On Saturday, June 1, 2019, Fairmount Park Conservancy hosted 43 attendees on a bus tour of New York City’s most innovative and interesting play spaces. Members included Kathryn Ott Lovell, Commissioner of Philadelphia Parks & Recreation, and staff including recreation center leaders and Stewardship Team staff, Rebuild Project User staff, Philadelphia Recreation Advisory board members, members of the commission on Parks & Recreation, and invested community members from recreation centers around Philadelphia.
With the once-in-a-lifetime investment of Rebuild coming to Philadelphia’s parks, recreation centers, and libraries, we wanted to seize this unique moment to inspire those who will be involved in the creation of the next generation of play spaces in our city.
Our tour was curated and led by internationally renowned play expert and researcher Meghan Talarowski, founder and director of Studio Ludo. Talarowski led the group to five sites: Washington Square Park Playground, Chelsea Waterside Playground, Hecksher Playground, 110th St. Playground, and Brooklyn Bridge Pier 6 Playground.
Studio Ludo designed an NYC Play Tour Guide that asked participants to reflect critically about the space and record their thoughts. For each park, they were asked to give an overall rating and answer, “What’s working/unique?” and “What’s not working?” They were also asked to reflect on their top three takeaways. Some lessons learned included:
1. Nature can be an important design tool: “Nature is a consistent element in these parks,” one visitor noted, used in creative ways to act as sound barriers and create zones in each space for different kinds of play. Another participant noted that each site used topography to its advantage. “In Philadelphia, everything is flat. Here, the height created different spaces to play.”
2. Design play spaces for all ages. Active parent engagement was evident at most parks. The parks had interesting and challenging landscapes that required parents to pay attention at all times. The environment was set up to create a comfortable experience for both parents and their children. Think plenty of shaded areas, benches, and concessions.
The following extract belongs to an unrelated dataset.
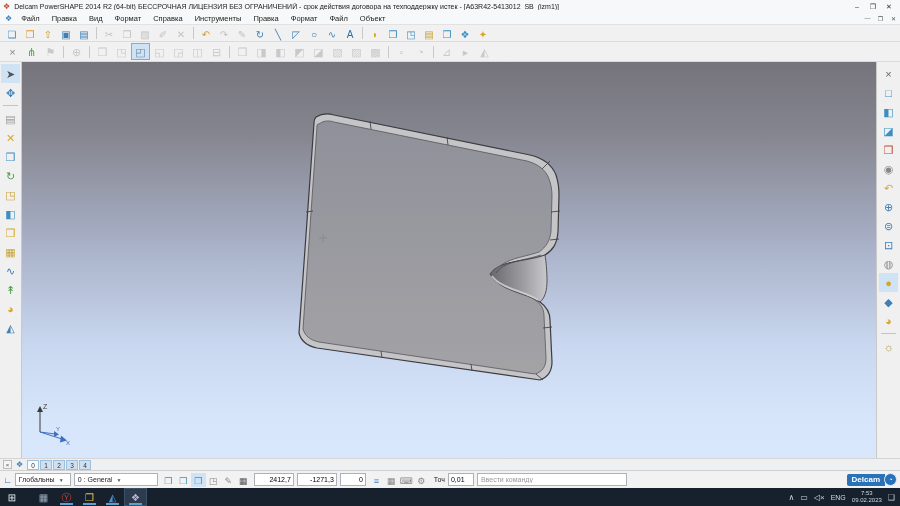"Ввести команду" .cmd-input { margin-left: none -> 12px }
3. Create signage that is clear and concise–and welcoming. “The signage was very appealing overall,” one participant noted. “Signs gave clear, concise information using photos and gentle language – not ‘NO!'”
4. Consider alternatives to chain-link fences to enclose public spaces. “Chelsea Waterside Park had interesting fencing that was transparent and durable,” noted one member. There are other fencing materials to consider that can provide a more welcoming environment at a public space than chain-link fences.
Following the tour, participants were energized, inspired, and ready to take these new concepts home to their sites. Participants said, “Philly is ready to level up!” and expressed an interest in experimenting with new safety surfaces, water play elements, and climbing structures. They also enjoyed the valuable opportunity to spend the day with play connectors from all over the city, many of whom they will work with throughout the Rebuild process.
“It’s time to introduce something new to Philadelphia,” participants said after the tour. “Some things might feel risky, but it is time to explore and try new things. It is time to reexamine things we have said no to in the past.”